Denny Chronopoulos

No. 53
- Position: Offensive guard

Personal information
- Born: June 12, 1968 Montreal, Quebec, Canada
- Died: August 27, 2000 (aged 32) Montreal, Quebec, Canada
- Listed height: 6 ft 4 in (1.93 m)
- Listed weight: 289 lb (131 kg)

Career information
- College: Purdue
- CFL draft: 1992: 1st round, 3rd overall pick

Career history
- 1992–1993: Ottawa Rough Riders
- 1994: BC Lions
- 1995–1996: Calgary Stampeders

Awards and highlights
- Grey Cup champion (1994); CFL East All-Star (1993);

= Denny Chronopoulos =

Canadian gridiron football player (1968–2000)

Dennis Chronopoulos (June 12, 1968 – August 27, 2000) was a Canadian professional football offensive guard who played four seasons in the Canadian Football League (CFL) with the Ottawa Rough Riders, BC Lions and Calgary Stampeders.
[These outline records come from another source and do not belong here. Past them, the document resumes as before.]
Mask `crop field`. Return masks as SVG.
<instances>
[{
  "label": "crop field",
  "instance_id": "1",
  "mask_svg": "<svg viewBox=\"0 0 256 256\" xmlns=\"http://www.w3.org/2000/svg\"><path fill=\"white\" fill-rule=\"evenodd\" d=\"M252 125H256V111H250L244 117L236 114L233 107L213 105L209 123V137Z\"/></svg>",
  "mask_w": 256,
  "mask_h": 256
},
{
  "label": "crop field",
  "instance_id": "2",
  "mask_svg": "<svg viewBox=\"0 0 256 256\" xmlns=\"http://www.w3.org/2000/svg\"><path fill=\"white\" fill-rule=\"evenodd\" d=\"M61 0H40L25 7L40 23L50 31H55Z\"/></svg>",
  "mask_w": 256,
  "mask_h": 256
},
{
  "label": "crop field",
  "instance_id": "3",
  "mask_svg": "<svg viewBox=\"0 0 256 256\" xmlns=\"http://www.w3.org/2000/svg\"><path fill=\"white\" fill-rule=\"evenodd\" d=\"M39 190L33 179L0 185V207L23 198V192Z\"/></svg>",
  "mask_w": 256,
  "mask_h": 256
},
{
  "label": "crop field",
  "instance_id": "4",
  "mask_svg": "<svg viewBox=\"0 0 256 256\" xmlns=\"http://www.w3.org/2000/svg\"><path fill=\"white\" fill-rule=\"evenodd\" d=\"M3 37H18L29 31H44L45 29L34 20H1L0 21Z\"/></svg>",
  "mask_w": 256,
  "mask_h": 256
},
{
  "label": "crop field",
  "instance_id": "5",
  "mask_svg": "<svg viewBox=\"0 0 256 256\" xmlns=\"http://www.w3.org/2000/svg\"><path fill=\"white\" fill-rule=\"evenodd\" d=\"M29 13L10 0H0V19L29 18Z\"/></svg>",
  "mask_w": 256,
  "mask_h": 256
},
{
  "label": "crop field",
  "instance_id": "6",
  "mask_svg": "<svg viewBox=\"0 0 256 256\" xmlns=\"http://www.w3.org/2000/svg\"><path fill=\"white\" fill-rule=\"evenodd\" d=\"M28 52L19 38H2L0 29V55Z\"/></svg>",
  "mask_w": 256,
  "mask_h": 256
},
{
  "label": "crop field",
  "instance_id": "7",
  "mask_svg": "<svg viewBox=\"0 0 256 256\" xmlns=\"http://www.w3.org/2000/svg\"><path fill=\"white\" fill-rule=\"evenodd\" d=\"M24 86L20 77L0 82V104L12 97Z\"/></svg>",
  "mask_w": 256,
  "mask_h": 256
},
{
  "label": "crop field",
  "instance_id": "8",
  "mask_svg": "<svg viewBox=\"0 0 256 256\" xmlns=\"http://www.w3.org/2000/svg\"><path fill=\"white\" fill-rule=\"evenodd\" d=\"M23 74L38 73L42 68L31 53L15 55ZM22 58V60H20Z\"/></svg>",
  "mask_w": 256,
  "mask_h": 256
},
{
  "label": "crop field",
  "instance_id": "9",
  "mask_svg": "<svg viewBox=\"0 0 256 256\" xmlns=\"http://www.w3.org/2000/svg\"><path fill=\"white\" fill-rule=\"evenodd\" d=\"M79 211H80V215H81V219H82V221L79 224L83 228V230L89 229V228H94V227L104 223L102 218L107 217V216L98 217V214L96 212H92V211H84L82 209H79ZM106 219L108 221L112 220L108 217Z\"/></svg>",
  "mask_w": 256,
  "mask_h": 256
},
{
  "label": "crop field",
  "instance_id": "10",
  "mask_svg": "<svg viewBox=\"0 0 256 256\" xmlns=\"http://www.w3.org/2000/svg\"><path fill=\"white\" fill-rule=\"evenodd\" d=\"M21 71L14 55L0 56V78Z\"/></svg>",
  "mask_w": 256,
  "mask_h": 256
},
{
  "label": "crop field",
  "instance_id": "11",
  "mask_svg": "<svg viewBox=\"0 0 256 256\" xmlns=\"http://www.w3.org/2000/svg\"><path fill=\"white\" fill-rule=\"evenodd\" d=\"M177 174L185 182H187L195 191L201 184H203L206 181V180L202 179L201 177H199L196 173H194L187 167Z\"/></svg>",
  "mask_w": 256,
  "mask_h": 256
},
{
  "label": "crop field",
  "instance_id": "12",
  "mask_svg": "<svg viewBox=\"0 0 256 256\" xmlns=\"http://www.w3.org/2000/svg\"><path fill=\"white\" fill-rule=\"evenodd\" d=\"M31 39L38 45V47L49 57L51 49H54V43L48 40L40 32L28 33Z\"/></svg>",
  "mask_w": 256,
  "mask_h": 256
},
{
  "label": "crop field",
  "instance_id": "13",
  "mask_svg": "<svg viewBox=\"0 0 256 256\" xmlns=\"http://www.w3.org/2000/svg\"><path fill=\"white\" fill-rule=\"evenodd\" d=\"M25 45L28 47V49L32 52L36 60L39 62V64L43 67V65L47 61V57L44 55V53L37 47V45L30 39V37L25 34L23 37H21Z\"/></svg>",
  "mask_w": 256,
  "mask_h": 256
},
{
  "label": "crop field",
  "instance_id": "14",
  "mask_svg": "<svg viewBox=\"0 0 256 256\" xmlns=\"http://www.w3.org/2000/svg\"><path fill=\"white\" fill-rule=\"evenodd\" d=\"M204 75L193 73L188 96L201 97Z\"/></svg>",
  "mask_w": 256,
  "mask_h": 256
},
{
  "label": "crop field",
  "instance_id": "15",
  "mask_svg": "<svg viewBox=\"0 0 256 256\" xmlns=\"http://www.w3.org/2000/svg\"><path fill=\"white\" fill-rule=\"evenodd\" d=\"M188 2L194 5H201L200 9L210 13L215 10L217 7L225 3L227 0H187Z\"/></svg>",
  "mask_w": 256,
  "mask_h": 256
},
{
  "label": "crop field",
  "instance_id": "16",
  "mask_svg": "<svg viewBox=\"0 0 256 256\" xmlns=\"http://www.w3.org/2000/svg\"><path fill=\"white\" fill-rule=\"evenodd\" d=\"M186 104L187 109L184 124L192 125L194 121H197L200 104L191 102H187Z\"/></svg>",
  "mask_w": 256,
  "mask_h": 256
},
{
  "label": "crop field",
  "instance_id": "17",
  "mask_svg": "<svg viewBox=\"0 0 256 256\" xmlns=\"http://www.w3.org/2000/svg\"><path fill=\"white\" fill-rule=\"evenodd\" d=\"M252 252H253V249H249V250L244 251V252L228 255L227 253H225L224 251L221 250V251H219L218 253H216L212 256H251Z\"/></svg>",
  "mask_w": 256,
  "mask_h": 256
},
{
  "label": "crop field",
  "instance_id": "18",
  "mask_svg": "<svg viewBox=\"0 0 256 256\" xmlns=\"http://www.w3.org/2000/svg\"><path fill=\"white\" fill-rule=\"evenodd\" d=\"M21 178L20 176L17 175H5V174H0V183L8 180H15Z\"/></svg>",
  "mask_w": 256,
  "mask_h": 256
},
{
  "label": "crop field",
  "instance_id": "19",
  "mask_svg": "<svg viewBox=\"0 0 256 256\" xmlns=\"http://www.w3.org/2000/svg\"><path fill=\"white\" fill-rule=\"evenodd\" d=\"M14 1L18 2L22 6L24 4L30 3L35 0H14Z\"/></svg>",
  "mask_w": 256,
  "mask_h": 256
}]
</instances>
He was selected by the Rough Riders with the third overall pick of the 1992 CFL draft after playing college football at Purdue University.

==Early life==
Dennis Chronopoulos was born on June 12, 1968, in Montreal. He was a two-year letterman for the Purdue Boilermakers of Purdue University from 1990 to 1991.

==Professional career==
Chronopoulos was selected by the Ottawa Rough Riders of the CFL with the third pick in the 1992 CFL draft. He played in all 36 games during his tenure with the Rough Riders and was named a CFL East All-Star in 1993. He was traded to the BC Lions in June 1994 with Andrew Stewart and Angelo Snipes for Kent Warnock and BC's second-round pick in the 1995 CFL draft. Chronopoulos signed with the CFL's Calgary Stampeders in March 1995. He was released by the Stampeders in 1996 after failing a physical due to a heart murmur.

==Death==
Chronopoulos died of a heart attack on August 27, 2000, in Montreal, Quebec.